> [JOB]
Your answer must be the exact lines from the one with "Sorbex dressings are" to the end of the data, both included, with no pictures.

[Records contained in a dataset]
=======

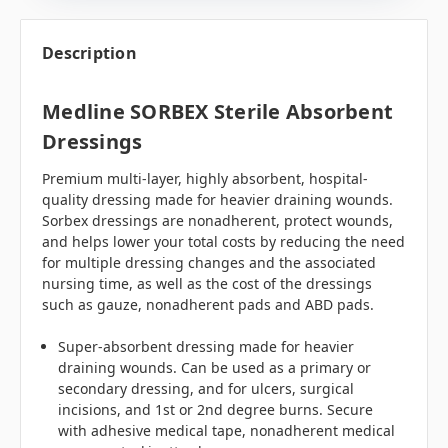
Description
Medline SORBEX Sterile Absorbent
Dressings
Premium multi-layer, highly absorbent, hospital-
quality dressing made for heavier draining wounds.
Sorbex dressings are nonadherent, protect wounds,
and helps lower your total costs by reducing the need
for multiple dressing changes and the associated
nursing time, as well as the cost of the dressings
such as gauze, nonadherent pads and ABD pads.
Super-absorbent dressing made for heavier
draining wounds. Can be used as a primary or
secondary dressing, and for ulcers, surgical
incisions, and 1st or 2nd degree burns. Secure
with adhesive medical tape, nonadherent medical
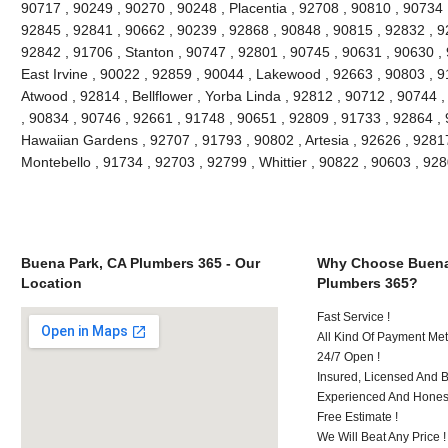
90717 , 90249 , 90270 , 90248 , Placentia , 92708 , 90810 , 90734 
92845 , 92841 , 90662 , 90239 , 92868 , 90848 , 90815 , 92832 , 9
92842 , 91706 , Stanton , 90747 , 92801 , 90745 , 90631 , 90630 ,
East Irvine , 90022 , 92859 , 90044 , Lakewood , 92663 , 90803 , 9
Atwood , 92814 , Bellflower , Yorba Linda , 92812 , 90712 , 90744 
, 90834 , 90746 , 92661 , 91748 , 90651 , 92809 , 91733 , 92864 , 
Hawaiian Gardens , 92707 , 91793 , 90802 , Artesia , 92626 , 9281
Montebello , 91734 , 92703 , 92799 , Whittier , 90822 , 90603 , 9
Buena Park, CA Plumbers 365 - Our
Why Choose Buena
Location
Plumbers 365?
Fast Service !
All Kind Of Payment Met
24/7 Open !
Insured, Licensed And 
Experienced And Honest
Free Estimate !
We Will Beat Any Price !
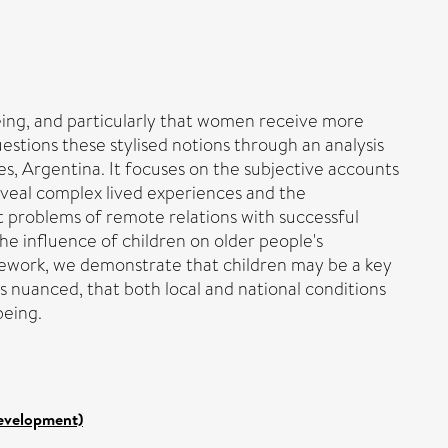
being, and particularly that women receive more
estions these stylised notions through an analysis
ires, Argentina. It focuses on the subjective accounts
reveal complex lived experiences and the
t problems of remote relations with successful
the influence of children on older people's
ramework, we demonstrate that children may be a key
is nuanced, that both local and national conditions
being.
Development)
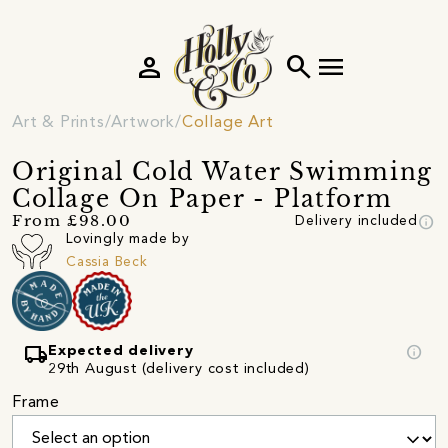
person
search
menu
Art & Prints
Artwork
Collage Art
Original Cold Water Swimming
Collage On Paper - Platform
info
From £98.00
Delivery included
Lovingly made by
Cassia Beck
local_shipping
info
Expected delivery
29th August (delivery cost included)
Frame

=======

> [YOUR RESPONSE]
Sorbex dressings are nonadherent, protect wounds,
and helps lower your total costs by reducing the need
for multiple dressing changes and the associated
nursing time, as well as the cost of the dressings
such as gauze, nonadherent pads and ABD pads.
Super-absorbent dressing made for heavier
draining wounds. Can be used as a primary or
secondary dressing, and for ulcers, surgical
incisions, and 1st or 2nd degree burns. Secure
with adhesive medical tape, nonadherent medical
90717 , 90249 , 90270 , 90248 , Placentia , 92708 , 90810 , 90734 
92845 , 92841 , 90662 , 90239 , 92868 , 90848 , 90815 , 92832 , 9
92842 , 91706 , Stanton , 90747 , 92801 , 90745 , 90631 , 90630 ,
East Irvine , 90022 , 92859 , 90044 , Lakewood , 92663 , 90803 , 9
Atwood , 92814 , Bellflower , Yorba Linda , 92812 , 90712 , 90744 
, 90834 , 90746 , 92661 , 91748 , 90651 , 92809 , 91733 , 92864 , 
Hawaiian Gardens , 92707 , 91793 , 90802 , Artesia , 92626 , 9281
Montebello , 91734 , 92703 , 92799 , Whittier , 90822 , 90603 , 9
Buena Park, CA Plumbers 365 - Our
Why Choose Buena
Location
Plumbers 365?
Fast Service !
All Kind Of Payment Met
24/7 Open !
Insured, Licensed And 
Experienced And Honest
Free Estimate !
We Will Beat Any Price !
being, and particularly that women receive more
estions these stylised notions through an analysis
ires, Argentina. It focuses on the subjective accounts
reveal complex lived experiences and the
t problems of remote relations with successful
the influence of children on older people's
ramework, we demonstrate that children may be a key
is nuanced, that both local and national conditions
being.
Development)
person
search
menu
Art & Prints
Artwork
Collage Art
Original Cold Water Swimming
Collage On Paper - Platform
info
From £98.00
Delivery included
Lovingly made by
Cassia Beck
local_shipping
info
Expected delivery
29th August (delivery cost included)
Frame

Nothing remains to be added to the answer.